Now, one of two things is possible:
1. Yoni's mother and friends are giving him shit about not dating girls or not dating the right girls (he could be in sexual orientation denial or have bad taste in women, or still getting over a girl from months ago he should have gotten over) and he is telling them he's dating me because I'm a convenient scapegoat he can namedrop.
or
2. He is seriously delusional and thinks we're dating although I have never exchanged more than one line of dialogue with him and have not seen him once since I met him three weeks ago.
3. Some girl he met at the party is pretending to be me or using my name as an alias for whatever reason.
So long as it's not #2, I'm fascinated to be mixed up in such a weird (and creepy) situation.

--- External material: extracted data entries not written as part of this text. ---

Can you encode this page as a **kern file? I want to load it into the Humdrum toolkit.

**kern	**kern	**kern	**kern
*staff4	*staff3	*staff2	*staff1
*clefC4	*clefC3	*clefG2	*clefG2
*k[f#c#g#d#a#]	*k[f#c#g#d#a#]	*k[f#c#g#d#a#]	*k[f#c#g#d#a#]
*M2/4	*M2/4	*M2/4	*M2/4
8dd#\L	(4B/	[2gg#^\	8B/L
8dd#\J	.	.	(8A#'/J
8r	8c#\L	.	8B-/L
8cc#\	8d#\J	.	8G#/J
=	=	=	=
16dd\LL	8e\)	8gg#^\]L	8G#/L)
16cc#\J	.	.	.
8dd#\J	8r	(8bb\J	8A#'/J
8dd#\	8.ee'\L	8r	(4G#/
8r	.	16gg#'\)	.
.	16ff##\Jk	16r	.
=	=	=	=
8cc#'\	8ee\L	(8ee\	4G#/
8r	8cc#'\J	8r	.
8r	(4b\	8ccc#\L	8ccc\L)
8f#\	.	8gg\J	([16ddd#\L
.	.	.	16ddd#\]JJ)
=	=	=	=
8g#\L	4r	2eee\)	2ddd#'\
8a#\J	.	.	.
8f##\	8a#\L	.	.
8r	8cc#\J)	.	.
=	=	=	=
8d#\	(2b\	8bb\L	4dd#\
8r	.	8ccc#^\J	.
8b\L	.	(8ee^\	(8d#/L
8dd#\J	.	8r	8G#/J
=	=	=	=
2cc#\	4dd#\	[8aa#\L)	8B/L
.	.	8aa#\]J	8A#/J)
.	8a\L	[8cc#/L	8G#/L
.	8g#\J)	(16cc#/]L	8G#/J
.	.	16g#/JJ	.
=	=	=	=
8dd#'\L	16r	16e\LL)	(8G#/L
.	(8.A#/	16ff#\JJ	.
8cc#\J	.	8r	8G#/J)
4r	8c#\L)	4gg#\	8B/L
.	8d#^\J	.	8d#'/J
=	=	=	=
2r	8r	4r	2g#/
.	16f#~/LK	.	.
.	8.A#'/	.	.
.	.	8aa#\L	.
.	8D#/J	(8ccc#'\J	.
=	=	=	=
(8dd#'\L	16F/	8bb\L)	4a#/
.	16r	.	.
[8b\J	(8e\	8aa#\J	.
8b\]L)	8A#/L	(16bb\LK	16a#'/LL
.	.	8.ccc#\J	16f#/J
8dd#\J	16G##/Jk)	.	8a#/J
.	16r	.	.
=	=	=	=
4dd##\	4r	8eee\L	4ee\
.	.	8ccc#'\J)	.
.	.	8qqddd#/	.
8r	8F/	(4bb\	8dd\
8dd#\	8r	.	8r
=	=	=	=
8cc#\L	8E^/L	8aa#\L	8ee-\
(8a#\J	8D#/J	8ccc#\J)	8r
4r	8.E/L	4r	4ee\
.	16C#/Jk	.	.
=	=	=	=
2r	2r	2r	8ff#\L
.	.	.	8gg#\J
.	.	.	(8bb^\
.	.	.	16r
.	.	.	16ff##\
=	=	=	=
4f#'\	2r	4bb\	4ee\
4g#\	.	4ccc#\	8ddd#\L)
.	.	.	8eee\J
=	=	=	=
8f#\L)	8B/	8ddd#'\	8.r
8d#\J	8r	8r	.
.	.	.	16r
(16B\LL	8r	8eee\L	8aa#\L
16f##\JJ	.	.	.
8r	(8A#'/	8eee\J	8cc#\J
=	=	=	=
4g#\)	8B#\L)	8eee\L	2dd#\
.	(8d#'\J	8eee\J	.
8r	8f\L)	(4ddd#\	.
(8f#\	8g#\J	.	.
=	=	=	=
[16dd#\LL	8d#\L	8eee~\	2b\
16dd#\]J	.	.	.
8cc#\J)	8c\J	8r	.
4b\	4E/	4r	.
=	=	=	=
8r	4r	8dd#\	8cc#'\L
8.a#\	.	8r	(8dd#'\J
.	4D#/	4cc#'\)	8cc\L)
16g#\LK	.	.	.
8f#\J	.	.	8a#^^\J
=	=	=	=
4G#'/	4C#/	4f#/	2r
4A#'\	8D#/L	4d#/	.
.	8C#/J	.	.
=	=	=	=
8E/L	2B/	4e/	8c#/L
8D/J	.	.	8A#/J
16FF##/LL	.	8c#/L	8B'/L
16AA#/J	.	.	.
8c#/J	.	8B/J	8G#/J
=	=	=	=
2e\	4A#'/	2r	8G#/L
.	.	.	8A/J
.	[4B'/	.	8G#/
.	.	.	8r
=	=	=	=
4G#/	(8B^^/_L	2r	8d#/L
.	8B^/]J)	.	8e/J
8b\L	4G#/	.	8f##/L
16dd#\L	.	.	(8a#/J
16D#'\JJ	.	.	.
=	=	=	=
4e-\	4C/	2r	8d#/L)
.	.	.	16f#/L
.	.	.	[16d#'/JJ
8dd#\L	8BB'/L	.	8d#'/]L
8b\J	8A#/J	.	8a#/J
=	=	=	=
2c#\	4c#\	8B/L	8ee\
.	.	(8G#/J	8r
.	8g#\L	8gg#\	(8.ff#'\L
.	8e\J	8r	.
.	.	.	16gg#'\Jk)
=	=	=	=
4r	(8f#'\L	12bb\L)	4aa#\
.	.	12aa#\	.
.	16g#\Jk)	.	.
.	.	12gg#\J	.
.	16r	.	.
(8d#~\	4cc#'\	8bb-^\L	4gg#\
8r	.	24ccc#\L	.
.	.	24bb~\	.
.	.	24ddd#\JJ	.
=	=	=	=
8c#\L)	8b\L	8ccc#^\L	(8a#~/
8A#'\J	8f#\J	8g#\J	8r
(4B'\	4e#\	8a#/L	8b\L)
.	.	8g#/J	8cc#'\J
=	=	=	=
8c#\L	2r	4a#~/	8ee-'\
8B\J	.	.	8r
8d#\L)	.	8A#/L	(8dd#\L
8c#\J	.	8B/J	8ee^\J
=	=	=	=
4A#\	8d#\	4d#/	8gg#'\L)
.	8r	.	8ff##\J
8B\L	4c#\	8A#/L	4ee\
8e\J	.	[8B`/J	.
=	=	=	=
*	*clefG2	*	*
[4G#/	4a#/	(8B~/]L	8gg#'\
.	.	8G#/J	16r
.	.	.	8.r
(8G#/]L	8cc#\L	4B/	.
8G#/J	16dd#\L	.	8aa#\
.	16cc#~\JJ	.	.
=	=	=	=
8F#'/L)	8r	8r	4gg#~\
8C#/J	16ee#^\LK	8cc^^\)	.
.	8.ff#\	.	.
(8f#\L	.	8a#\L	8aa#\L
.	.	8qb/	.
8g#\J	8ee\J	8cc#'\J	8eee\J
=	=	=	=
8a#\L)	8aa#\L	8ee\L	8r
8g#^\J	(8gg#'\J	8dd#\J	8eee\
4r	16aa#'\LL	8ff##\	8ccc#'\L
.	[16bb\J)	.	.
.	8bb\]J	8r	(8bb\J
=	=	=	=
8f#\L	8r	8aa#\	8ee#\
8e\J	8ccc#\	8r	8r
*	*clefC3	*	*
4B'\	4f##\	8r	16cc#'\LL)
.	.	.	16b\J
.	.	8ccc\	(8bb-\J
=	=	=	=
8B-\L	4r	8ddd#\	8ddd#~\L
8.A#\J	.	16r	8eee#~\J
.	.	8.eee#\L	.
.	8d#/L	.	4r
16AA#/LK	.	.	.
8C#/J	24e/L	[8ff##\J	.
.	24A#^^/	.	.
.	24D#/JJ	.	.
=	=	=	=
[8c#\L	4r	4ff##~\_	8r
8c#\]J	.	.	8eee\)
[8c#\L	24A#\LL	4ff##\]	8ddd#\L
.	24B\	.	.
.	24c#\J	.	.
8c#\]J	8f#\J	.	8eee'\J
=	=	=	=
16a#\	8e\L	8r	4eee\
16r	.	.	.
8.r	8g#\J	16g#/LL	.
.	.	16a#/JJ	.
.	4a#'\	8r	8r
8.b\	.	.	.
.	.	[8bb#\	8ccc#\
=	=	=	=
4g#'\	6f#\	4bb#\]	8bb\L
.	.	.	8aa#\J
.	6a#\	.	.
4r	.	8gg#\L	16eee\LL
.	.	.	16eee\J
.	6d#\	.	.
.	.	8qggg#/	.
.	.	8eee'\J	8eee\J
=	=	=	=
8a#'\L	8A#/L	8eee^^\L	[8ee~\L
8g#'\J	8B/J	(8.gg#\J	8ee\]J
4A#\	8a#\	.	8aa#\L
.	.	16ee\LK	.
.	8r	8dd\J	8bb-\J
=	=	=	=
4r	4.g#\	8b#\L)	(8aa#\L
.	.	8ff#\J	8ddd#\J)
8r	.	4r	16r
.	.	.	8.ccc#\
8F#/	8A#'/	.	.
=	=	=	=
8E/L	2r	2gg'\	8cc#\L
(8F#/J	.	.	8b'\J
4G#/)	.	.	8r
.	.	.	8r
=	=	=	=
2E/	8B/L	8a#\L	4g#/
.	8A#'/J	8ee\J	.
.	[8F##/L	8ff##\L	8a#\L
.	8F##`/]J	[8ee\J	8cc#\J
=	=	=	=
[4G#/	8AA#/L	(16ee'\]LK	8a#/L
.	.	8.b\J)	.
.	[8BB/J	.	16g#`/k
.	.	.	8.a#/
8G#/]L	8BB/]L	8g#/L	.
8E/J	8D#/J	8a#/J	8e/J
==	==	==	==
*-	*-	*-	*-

And seriously curious to get to the bottom of it.

Wednesday, August 02, 2006

acronot #1: F.U.N.

After being out of San Francisco commission all weekend (with Jon in Mendocino: stunning, enchanting, sleepy, immensely calming), catching up with friends revealed that two of my friends were in complete romantic crisis. I'm not sure how it happened that I've become someone people go to for dating advice, or why anybody thinks I'm qualified to do so, but apparently I give effective advice, and after a few months of seriously trying to date I've learned something about crush e-mailing. Part of me feels weird rewriting and composing crush e-mails for my friends' crushes on behalf of my friends, but in a way it's remarkably similar to rewriting my friends' resumes and cover letters (which I'm tragically good at and secretly kind of like to do). I totally think dating should come with resumes now, so it's not a conflict of interest or anything. After my roommate had a mini-triumph this week (he calls my advice+storysessions Dating Club), I knew whatever I'm doing is working. Which is good for when I'm kicking myself for not being serious about writing or otherwise not being productive, because I think helping people is important. So I'll keep helping people in whatever way I can, one peptalk and crush e-mail rewrite at a time.